Leaks and National Security

U.S. Senator Kit Bond (R-MO) was just on the Today Show discussing the leak of tens of thousands of military documents that have revealed at least a couple very serious coverups in the U.S. mission in Afghanistan:

U.S. military documents released by WikiLeaks show that a U.S. Special Forces unit in Afghanistan assigned to hunt down terrorists also was responsible for the deaths of civilians, Afghan police officers and, in one particularly bloody raid, seven children while they attended school.

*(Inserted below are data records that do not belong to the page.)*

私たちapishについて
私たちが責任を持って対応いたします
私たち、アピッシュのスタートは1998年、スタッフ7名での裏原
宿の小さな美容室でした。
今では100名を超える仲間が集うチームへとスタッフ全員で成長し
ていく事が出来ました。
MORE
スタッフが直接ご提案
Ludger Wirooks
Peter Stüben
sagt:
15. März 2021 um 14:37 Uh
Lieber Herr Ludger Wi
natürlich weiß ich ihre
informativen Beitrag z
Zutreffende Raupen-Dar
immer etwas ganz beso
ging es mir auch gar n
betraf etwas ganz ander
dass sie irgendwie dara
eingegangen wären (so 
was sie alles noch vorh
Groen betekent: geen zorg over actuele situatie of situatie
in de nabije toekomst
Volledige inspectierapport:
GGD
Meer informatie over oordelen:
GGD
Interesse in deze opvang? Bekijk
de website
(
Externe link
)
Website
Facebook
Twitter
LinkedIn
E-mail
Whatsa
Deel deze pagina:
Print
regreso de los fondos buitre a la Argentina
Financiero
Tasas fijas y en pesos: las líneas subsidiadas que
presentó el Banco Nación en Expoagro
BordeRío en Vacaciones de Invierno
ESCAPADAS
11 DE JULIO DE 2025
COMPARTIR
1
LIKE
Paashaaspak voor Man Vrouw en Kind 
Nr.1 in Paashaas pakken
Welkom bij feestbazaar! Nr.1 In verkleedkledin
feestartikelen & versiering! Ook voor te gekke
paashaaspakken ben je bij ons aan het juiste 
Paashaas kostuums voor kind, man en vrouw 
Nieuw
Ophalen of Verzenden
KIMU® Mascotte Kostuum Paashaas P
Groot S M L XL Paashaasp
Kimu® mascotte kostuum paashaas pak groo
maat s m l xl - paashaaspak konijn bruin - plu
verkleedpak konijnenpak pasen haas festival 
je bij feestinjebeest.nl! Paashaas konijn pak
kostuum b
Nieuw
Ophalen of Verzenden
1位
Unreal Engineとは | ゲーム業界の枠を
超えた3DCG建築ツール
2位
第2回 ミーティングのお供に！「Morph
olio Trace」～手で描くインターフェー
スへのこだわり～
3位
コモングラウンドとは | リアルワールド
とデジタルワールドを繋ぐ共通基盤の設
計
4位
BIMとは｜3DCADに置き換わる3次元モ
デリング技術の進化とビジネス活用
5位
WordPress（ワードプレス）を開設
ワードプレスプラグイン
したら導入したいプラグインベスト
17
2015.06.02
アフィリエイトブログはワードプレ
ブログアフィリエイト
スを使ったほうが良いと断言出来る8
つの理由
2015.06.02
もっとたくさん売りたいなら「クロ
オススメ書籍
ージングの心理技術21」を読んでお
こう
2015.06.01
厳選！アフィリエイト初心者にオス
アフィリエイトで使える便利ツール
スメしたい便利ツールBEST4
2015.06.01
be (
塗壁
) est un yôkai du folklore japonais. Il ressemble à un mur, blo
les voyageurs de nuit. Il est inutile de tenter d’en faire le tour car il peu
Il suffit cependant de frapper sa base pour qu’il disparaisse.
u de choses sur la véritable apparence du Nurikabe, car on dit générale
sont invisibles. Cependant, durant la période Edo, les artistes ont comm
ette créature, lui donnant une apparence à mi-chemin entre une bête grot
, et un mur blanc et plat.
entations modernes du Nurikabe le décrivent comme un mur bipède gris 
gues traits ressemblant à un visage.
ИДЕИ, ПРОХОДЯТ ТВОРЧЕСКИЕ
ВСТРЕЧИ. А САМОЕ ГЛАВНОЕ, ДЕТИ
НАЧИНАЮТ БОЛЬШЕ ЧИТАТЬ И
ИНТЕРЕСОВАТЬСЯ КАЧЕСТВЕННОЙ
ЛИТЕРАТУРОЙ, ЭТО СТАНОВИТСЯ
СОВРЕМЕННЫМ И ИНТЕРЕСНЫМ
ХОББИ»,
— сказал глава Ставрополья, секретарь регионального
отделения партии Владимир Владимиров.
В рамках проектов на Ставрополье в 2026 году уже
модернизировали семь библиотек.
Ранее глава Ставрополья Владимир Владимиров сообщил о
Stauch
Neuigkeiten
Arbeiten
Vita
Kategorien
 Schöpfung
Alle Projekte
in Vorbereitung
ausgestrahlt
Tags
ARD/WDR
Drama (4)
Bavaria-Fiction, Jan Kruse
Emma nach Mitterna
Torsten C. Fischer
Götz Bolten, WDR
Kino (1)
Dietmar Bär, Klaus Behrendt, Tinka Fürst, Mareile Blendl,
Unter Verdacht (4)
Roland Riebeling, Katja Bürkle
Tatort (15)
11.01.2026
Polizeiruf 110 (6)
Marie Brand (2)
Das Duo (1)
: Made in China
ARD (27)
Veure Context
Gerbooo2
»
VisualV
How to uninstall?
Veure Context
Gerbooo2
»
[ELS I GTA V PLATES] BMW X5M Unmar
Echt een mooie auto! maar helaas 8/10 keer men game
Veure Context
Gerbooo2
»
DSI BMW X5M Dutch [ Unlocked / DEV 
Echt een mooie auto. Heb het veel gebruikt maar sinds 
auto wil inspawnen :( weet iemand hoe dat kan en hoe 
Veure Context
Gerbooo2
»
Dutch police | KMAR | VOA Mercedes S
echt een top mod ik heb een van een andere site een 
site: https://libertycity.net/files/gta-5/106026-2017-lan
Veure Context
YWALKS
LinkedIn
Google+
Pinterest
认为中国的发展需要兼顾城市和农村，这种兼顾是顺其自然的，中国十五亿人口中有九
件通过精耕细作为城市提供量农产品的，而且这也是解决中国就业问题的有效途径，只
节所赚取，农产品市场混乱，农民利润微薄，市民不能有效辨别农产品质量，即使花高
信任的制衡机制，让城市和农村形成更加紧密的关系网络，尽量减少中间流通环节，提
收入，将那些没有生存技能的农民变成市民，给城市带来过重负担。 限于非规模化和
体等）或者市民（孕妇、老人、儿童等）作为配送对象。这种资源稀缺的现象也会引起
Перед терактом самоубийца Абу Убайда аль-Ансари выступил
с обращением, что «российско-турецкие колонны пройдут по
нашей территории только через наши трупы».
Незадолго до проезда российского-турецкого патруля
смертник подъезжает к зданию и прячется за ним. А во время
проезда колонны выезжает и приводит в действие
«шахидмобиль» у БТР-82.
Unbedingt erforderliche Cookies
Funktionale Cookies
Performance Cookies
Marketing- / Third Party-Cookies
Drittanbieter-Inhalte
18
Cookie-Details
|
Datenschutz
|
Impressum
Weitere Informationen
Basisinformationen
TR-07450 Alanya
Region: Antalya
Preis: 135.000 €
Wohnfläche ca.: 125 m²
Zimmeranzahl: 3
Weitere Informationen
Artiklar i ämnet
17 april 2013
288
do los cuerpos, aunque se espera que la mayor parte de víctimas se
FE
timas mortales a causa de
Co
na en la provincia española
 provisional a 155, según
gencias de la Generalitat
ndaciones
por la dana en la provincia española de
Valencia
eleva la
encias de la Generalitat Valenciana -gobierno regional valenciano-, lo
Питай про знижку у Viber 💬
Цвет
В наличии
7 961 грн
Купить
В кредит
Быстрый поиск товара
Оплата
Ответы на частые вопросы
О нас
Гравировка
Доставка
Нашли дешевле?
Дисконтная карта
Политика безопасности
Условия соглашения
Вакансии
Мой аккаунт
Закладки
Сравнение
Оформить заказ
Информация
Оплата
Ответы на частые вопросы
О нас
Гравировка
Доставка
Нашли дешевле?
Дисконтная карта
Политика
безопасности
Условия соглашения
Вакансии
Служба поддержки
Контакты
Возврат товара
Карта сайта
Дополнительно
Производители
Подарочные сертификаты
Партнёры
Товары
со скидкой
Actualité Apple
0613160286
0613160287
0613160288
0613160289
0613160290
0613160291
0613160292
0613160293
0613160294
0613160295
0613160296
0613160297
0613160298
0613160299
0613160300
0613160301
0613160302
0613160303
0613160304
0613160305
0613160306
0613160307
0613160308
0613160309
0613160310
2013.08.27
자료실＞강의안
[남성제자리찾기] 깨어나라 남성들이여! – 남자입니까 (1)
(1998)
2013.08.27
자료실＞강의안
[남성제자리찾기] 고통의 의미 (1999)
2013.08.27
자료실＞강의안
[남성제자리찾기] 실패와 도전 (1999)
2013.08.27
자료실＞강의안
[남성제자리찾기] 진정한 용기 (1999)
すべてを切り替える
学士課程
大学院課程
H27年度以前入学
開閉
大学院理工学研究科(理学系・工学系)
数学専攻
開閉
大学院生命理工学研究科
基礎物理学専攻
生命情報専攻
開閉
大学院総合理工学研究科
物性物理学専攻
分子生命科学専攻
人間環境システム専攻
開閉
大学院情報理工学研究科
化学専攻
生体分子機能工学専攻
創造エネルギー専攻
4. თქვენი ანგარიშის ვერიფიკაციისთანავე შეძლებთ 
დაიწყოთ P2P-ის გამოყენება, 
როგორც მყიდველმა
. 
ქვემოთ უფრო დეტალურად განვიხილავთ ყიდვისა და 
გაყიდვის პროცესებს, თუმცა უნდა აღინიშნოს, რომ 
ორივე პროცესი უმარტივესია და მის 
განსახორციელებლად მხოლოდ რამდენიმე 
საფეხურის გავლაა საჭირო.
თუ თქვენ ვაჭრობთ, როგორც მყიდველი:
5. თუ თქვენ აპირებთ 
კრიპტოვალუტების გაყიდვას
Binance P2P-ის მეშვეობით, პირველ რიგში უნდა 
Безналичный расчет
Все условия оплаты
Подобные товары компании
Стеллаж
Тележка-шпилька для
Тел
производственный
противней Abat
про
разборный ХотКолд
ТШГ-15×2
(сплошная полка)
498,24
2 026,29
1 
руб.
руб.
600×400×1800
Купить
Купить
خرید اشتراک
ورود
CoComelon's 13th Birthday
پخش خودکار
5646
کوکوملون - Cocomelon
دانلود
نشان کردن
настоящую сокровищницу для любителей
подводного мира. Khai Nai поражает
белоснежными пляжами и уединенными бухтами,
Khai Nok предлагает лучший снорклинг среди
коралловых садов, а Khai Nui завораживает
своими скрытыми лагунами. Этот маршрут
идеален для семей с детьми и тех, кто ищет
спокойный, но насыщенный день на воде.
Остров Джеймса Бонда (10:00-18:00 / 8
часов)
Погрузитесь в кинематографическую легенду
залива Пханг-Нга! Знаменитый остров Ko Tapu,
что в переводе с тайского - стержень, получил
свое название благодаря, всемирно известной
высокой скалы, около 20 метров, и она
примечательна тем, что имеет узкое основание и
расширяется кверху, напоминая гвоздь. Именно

The unit is called Task Force 373. It’s assigned to kill so-called “high value” targets or detain them without trial, often in night operations. The 373 follows a hit list of sorts, according to The New York Times and The Guardian newspaper in England. (WikiLeaks gave The New York Times, The Guardian and German magazine Der Spiegel early access to the documents before posting them.)

I can understand why national security may be implicated in the release of documents the government would rather keep secret, but Kit Bond (with the help of Meredith Vieira) seemed to cast the potential effect of the leak as binary: The leak will either have no impact on national security or the leak will damage national security.

From the perspective of military officials charged with keeping secrets secret, this may be a reasonable perspective. After all, the measurables of the task of preventing leaks is the number and size of leaks. But Kit Bond is a U.S. Senator, not a military official charged with preventing leaks. His task isn’t to just plug the hole and move on.

Without this leak, would Kit Bond – vice chairman of the Senate’s Select Committee on Intelligence – ever have known known about U.S. Special Forces killing these children, other civilians and Afghan police? If not, then it becomes hard to conclude that the effects of a security leak will be merely binary. Even if Bond and his fellow committee members already knew about the coverups, the public leak of those bothersome truths about the military may well force changes that will improve national security. The leak may make those kinds of changes politically feasible or even necessary.

None of these effects make the leaker a hero, but it’s just foolish to conclude that the impact of the leak on U.S. security must fall somewhere along the spectrum between negligible and negative.